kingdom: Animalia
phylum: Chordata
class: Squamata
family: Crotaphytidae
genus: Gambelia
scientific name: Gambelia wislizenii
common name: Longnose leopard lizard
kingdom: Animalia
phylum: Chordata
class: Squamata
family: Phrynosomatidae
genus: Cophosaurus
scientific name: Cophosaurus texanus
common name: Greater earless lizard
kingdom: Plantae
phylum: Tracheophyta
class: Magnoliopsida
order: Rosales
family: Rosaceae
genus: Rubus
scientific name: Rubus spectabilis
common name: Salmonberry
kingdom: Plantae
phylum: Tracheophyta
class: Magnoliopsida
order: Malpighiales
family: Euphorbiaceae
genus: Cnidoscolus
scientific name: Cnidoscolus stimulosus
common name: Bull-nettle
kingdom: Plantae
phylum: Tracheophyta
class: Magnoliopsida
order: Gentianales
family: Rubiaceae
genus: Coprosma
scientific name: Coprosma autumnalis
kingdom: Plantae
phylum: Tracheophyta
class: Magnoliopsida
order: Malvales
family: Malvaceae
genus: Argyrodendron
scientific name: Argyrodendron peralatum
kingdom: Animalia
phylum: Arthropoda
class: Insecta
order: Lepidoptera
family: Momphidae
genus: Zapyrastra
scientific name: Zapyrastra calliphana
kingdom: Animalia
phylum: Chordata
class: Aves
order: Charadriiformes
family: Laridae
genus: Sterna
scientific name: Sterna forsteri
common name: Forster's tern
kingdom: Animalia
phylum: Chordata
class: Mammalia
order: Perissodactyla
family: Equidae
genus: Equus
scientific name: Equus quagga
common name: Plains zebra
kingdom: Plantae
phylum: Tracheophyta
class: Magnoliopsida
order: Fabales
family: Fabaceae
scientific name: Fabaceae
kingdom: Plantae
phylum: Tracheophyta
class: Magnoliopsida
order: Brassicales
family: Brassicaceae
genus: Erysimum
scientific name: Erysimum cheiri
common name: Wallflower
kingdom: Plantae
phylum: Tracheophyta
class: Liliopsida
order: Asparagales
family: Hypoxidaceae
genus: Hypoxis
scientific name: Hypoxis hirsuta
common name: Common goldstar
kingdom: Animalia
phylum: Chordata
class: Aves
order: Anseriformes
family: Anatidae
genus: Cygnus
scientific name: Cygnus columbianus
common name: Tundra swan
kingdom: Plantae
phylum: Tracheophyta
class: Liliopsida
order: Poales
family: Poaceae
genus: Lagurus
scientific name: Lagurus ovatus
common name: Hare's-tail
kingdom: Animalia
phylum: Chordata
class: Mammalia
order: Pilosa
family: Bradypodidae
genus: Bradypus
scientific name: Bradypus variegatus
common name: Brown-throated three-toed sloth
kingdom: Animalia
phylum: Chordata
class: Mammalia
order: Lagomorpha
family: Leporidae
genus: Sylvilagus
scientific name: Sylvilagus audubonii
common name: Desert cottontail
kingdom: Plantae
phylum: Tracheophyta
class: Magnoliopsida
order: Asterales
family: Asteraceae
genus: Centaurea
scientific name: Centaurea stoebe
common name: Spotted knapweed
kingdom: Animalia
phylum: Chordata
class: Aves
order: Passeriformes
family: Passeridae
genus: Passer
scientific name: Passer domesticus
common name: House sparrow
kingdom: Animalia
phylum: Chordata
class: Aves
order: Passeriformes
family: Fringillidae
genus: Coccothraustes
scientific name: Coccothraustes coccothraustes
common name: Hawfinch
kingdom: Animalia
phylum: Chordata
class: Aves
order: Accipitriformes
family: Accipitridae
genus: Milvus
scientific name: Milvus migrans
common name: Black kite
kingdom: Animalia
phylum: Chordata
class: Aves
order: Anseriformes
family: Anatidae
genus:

============================================================

EXERCISE GOAL:
Reproduce all the rows above line for line, changing nothing.

RESULT OF THIS EXERCISE:
kingdom: Animalia
phylum: Chordata
class: Squamata
family: Crotaphytidae
genus: Gambelia
scientific name: Gambelia wislizenii
common name: Longnose leopard lizard
kingdom: Animalia
phylum: Chordata
class: Squamata
family: Phrynosomatidae
genus: Cophosaurus
scientific name: Cophosaurus texanus
common name: Greater earless lizard
kingdom: Plantae
phylum: Tracheophyta
class: Magnoliopsida
order: Rosales
family: Rosaceae
genus: Rubus
scientific name: Rubus spectabilis
common name: Salmonberry
kingdom: Plantae
phylum: Tracheophyta
class: Magnoliopsida
order: Malpighiales
family: Euphorbiaceae
genus: Cnidoscolus
scientific name: Cnidoscolus stimulosus
common name: Bull-nettle
kingdom: Plantae
phylum: Tracheophyta
class: Magnoliopsida
order: Gentianales
family: Rubiaceae
genus: Coprosma
scientific name: Coprosma autumnalis
kingdom: Plantae
phylum: Tracheophyta
class: Magnoliopsida
order: Malvales
family: Malvaceae
genus: Argyrodendron
scientific name: Argyrodendron peralatum
kingdom: Animalia
phylum: Arthropoda
class: Insecta
order: Lepidoptera
family: Momphidae
genus: Zapyrastra
scientific name: Zapyrastra calliphana
kingdom: Animalia
phylum: Chordata
class: Aves
order: Charadriiformes
family: Laridae
genus: Sterna
scientific name: Sterna forsteri
common name: Forster's tern
kingdom: Animalia
phylum: Chordata
class: Mammalia
order: Perissodactyla
family: Equidae
genus: Equus
scientific name: Equus quagga
common name: Plains zebra
kingdom: Plantae
phylum: Tracheophyta
class: Magnoliopsida
order: Fabales
family: Fabaceae
scientific name: Fabaceae
kingdom: Plantae
phylum: Tracheophyta
class: Magnoliopsida
order: Brassicales
family: Brassicaceae
genus: Erysimum
scientific name: Erysimum cheiri
common name: Wallflower
kingdom: Plantae
phylum: Tracheophyta
class: Liliopsida
order: Asparagales
family: Hypoxidaceae
genus: Hypoxis
scientific name: Hypoxis hirsuta
common name: Common goldstar
kingdom: Animalia
phylum: Chordata
class: Aves
order: Anseriformes
family: Anatidae
genus: Cygnus
scientific name: Cygnus columbianus
common name: Tundra swan
kingdom: Plantae
phylum: Tracheophyta
class: Liliopsida
order: Poales
family: Poaceae
genus: Lagurus
scientific name: Lagurus ovatus
common name: Hare's-tail
kingdom: Animalia
phylum: Chordata
class: Mammalia
order: Pilosa
family: Bradypodidae
genus: Bradypus
scientific name: Bradypus variegatus
common name: Brown-throated three-toed sloth
kingdom: Animalia
phylum: Chordata
class: Mammalia
order: Lagomorpha
family: Leporidae
genus: Sylvilagus
scientific name: Sylvilagus audubonii
common name: Desert cottontail
kingdom: Plantae
phylum: Tracheophyta
class: Magnoliopsida
order: Asterales
family: Asteraceae
genus: Centaurea
scientific name: Centaurea stoebe
common name: Spotted knapweed
kingdom: Animalia
phylum: Chordata
class: Aves
order: Passeriformes
family: Passeridae
genus: Passer
scientific name: Passer domesticus
common name: House sparrow
kingdom: Animalia
phylum: Chordata
class: Aves
order: Passeriformes
family: Fringillidae
genus: Coccothraustes
scientific name: Coccothraustes coccothraustes
common name: Hawfinch
kingdom: Animalia
phylum: Chordata
class: Aves
order: Accipitriformes
family: Accipitridae
genus: Milvus
scientific name: Milvus migrans
common name: Black kite
kingdom: Animalia
phylum: Chordata
class: Aves
order: Anseriformes
family: Anatidae
genus:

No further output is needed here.